### TAREFA INDICADA A
De acordo com o excerto sobre iconografia e iconologia, em que ano foi publicada a obra “Estudos de Iconologia” de Erwin Panofsky?

++++ EXCERTO

ARTE E ICONOGRAFIA DA VIDA E
DA MORTE
Carlos Rodarte Veloso
Publicado
em Artison, Nº 9, 2019, Revista online do
Instituto de
História da Arte da Universidade de Lisboa
As artes figurativas,
isto é, a pintura, a escultura e as artes aplicadas, exigem dos seus estudiosos
– historiadores da arte e das mentalidades, conservadores e restauradores do
património, e todos os profissionais que de alguma forma lidam com objectos artísticos
– a observação e identificação dos temas representados através de duas
disciplinas auxiliares, a Iconografia e a Iconologia, desde as suas origens
renascentistas muitas vezes confundidas uma com a outra.
No entanto, o grande
historiador da Arte que foi Erwin Panofsky, distinguiu-as na sua obra “Estudos
de Iconologia”, publicada em 1939. Para ele, Iconografia era a descrição mais
imediata do assunto representado numa obra de arte, enquanto a Iconologia
aprofundava o seu significado.
Panofsky exemplificava
com o acto de “tirar o chapéu”, costume masculino hoje já caído em desuso. Num
primeiro momento, (Iconografia), o homem descobre a cabeça, retirando o chapéu.

++++++++
++++ REGISTOS FORNECIDOS

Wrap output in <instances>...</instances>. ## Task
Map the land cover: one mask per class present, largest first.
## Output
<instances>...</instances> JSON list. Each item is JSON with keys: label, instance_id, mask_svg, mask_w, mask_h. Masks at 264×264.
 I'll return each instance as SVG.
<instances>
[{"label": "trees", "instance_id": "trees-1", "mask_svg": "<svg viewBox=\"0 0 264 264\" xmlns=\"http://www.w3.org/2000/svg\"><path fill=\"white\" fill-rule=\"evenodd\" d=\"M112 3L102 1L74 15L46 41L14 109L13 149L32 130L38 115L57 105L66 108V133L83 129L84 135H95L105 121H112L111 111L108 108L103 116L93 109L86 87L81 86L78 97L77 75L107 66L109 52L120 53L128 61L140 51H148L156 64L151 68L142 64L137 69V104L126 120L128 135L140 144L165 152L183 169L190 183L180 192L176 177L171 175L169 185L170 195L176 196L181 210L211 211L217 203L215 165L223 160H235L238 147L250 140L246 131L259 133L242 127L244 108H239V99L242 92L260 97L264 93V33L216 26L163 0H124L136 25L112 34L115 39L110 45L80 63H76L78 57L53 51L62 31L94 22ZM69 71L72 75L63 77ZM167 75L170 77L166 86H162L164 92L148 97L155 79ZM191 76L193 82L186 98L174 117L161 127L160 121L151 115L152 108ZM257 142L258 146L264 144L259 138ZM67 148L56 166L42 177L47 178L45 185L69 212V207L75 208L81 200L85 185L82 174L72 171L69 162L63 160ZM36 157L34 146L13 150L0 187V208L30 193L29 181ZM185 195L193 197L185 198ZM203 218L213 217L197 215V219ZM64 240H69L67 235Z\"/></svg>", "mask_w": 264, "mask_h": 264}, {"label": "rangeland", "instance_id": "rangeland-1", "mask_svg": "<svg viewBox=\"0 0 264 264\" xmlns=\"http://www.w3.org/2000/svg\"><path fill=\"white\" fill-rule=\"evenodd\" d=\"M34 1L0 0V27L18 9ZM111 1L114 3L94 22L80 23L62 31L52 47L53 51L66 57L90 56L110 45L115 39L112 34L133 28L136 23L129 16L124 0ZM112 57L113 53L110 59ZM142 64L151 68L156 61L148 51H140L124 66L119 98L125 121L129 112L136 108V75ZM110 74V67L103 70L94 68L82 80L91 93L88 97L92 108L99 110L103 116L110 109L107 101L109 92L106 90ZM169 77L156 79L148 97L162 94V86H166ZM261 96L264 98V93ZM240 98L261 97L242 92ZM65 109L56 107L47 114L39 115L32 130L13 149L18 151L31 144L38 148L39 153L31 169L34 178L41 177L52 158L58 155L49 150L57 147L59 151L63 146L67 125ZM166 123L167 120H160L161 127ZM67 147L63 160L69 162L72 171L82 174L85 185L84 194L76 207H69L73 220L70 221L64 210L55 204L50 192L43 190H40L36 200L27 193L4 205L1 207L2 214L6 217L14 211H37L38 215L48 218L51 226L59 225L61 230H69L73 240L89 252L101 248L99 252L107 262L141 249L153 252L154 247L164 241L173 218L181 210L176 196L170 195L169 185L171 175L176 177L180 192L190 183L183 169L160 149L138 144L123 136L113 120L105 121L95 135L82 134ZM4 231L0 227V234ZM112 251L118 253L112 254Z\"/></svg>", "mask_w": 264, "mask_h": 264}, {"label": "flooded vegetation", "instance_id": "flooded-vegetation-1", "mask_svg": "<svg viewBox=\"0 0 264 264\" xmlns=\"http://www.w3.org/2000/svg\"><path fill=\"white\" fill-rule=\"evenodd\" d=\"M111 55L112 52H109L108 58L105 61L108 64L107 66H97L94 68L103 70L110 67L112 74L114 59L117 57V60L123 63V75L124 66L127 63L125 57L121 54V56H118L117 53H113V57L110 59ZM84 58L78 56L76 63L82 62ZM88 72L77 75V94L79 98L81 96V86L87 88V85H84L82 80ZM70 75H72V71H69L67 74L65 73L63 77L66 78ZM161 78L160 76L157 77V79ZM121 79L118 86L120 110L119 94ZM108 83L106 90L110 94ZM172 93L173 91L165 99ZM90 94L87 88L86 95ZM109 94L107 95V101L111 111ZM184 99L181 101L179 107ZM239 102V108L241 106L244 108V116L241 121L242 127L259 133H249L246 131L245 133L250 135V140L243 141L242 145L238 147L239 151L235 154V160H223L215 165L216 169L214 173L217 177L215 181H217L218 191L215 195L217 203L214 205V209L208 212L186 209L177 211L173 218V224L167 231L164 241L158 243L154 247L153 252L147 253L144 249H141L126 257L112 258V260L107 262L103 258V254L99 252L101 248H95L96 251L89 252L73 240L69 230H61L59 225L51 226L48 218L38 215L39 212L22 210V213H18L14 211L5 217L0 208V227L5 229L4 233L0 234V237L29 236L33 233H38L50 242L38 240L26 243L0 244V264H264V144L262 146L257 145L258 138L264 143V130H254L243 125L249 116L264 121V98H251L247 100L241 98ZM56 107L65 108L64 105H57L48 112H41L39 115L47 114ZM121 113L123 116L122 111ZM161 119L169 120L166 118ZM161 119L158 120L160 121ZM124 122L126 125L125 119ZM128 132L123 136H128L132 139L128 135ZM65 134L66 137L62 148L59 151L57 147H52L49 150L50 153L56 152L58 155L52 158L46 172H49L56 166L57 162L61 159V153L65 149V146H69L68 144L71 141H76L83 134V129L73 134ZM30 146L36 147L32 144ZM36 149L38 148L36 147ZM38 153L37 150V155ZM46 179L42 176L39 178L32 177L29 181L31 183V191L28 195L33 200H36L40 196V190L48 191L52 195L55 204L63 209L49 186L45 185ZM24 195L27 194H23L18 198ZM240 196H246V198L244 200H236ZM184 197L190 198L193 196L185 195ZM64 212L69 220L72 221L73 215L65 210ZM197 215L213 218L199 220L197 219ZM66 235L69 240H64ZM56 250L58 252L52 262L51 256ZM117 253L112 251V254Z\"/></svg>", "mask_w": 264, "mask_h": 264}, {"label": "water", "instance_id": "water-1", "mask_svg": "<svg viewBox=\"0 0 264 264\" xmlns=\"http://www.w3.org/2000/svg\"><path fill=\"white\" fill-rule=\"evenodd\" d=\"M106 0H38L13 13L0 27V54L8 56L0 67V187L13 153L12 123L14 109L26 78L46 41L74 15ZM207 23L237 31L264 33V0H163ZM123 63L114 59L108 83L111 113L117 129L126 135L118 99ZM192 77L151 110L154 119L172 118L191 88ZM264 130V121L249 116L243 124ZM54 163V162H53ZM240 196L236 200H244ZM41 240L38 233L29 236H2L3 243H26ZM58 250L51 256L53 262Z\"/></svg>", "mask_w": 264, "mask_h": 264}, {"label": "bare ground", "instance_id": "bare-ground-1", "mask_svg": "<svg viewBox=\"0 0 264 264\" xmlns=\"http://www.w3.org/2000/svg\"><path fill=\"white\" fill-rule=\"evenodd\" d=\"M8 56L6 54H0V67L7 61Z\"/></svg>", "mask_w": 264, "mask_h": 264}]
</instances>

++++++++

### TAREFA INDICADA B
Filtre os registos acima e transcreva todas as linhas que contenham a palavra "instances".

### RESPOSTA CORRETA A
Em 1939.

### RESPOSTA CORRETA B
Wrap output in <instances>...</instances>. ## Task
<instances>...</instances> JSON list. Each item is JSON with keys: label, instance_id, mask_svg, mask_w, mask_h. Masks at 264×264.
<instances>
</instances>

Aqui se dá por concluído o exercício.